Woman of the Month: Friedan fights for women of then and NOW



Friedan inspired a wave of feminism and led many marches, including the Women’s Strike for Equality.

Athena Lewin, Sports Editor

Betty Friedan was different from many of her fellow feminists in a way that was alienating. Similar to other activists such as contemporary, journalist Gloria Steinem, Friedan believed that tradition and female complacency were the culprits for society’s view of women as inferior to men. 

However, Friedan considered men, along with women, as victims of this misconception, cutting against the grain of other feminist thinkers of her day. With numerous articles written by women, detailing how to be the perfect mother and wife, it was no wonder the men in their lives believed women were content with lives solely based on their families.

Graduating summa cum laude in 1942 with a degree in psychology from Smith College, Betty Friedan joined the world of journalism, covering the labor movement for a news agency in Greenwich Village. However, when the veterans returned from the war, Friedan lost her job. Following the birth of her first child, Friedan began working for another newspaper. When she became pregnant again, Friedan was terminated from that job as well. Without the concept of sex discrimination, Friedan was informed that it was her fault she lost her job because she had gotten pregnant.
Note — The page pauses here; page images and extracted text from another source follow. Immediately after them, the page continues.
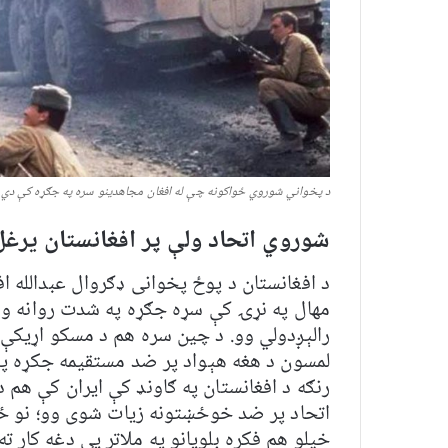
د پخواني شوروي ځواکونه چې له افغان مجاهدینو سره په جګړه کې دي
شوروي اتحاد ولې پر افغانستان یرغل
د افغانستان د پوځ پخوانی ډګروال عبدالله ا
مهال په نړۍ کې سړه جګړه په شدت روانه وه
رالېږدولي وو. د چین سره هم د مسکو اړیکې 
لمسون د هغه هېواد پر ضد مستقیمه جکړه پیل
رنګه د افغانستان په ګاونډ کې ایران کې هم
اتحاد پر ضد خوځښتونه زیات شوی وو؛ نو ځک
خپلو هم فکره بلویانو په ملاتړ یې دغه کار ته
When Friedan returned to Smith for a reunion in 1957, she was appalled by the lack of interest in any careers following graduation, within the student body. Inspired to uncover the reasoning behind this decrease in interest, Friedan spent several years researching, finally concluding that due to their definition of women only in conjunction with their husbands and children, women’s magazines were the cause. 

In 1963, Friedan published her findings through The Feminine Mystique, a book in which Friedan conveyed the discontentment felt by suburban housewives, inciting the feminist movement. With Friedan’s instigation of the feminist movement, women assembled to achieve the revolutionary concept of equal rights for women.
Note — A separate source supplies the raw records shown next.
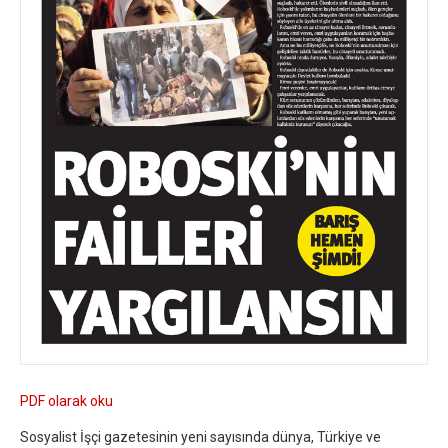
PDF olarak oku
Sosyalist İşçi gazetesinin yeni sayısında dünya, Türkiye ve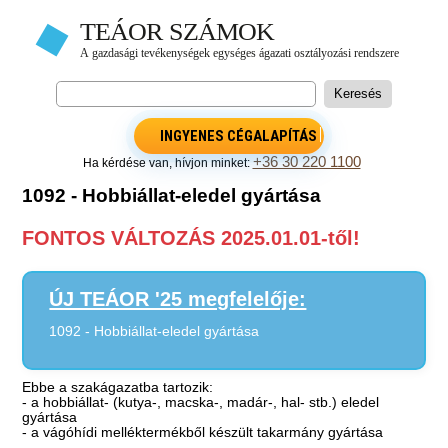
INGYENES CÉGALAPÍTÁS
+36 30 220 1100
Ha kérdése van, hívjon minket:
1092 - Hobbiállat-eledel gyártása
FONTOS VÁLTOZÁS 2025.01.01-től!
ÚJ TEÁOR '25 megfelelője:
1092 - Hobbiállat-eledel gyártása
Ebbe a szakágazatba tartozik:
- a hobbiállat- (kutya-, macska-, madár-, hal- stb.) eledel
gyártása
- a vágóhídi melléktermékből készült takarmány gyártása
Friedan continued to propel the feminist movement forward. In 1966, Friedan and fellow feminist, Kathryn Clarenbach, co-founded the National Organization for Women (NOW). Friedan stated that NOW’s mission statement was “Women want feminism to take the actions needed to bring women into the mainstream of American society, now; full equality for women, in fully equal partnership with men.” Under Friedan’s presidency from 1966-1970, NOW launched the feminist movement to nationwide activism.

Friedan’s efforts did not end with NOW. Friedan’s brainchild, the Women’s Strike for Equality, took place on August 26, 1970, the fiftieth anniversary of the ratification of the Nineteenth Amendment. This march for Women’s Rights was the largest demonstration that had ever occurred in the United States. As thousands of women swarmed the streets to prove how necessary women are for labor, they had three demands: to legalize abortions, to institute 24-hour childcare centers, and to be provided with equal opportunities in employment and education. Despite the portrayal of the women as hysterical by the media, simply covering the march at all meant a step forward for the feminist movement.

Betty Friedan was a revolutionary. The movement she inspired opened numerous doors for women to speak up and advance their lives. The impact Friedan made and continues to make on my life is something I did not notice until I was in high school. I took for granted my ability to have a career after college, to envision a future outside of a family. As I wrote this article, I was struck by how feminism and equality, concepts I hear every day, were revolutionary. Part of me always understood that the freedoms afforded to me now did not always exist for women. My whole life, I’ve had the women in my life remind me how lucky I am to be able to speak my mind and express myself. But to read the simple demands of the women in the Women’s March for Equality, it finally clicked. I am lucky to be able to attend school, to be seen as a person whether or not I’m married, or have children. But, appreciating those freedoms, is not what is important. What is important is that everyone, not just females, continues to push for equality and support each other along the way.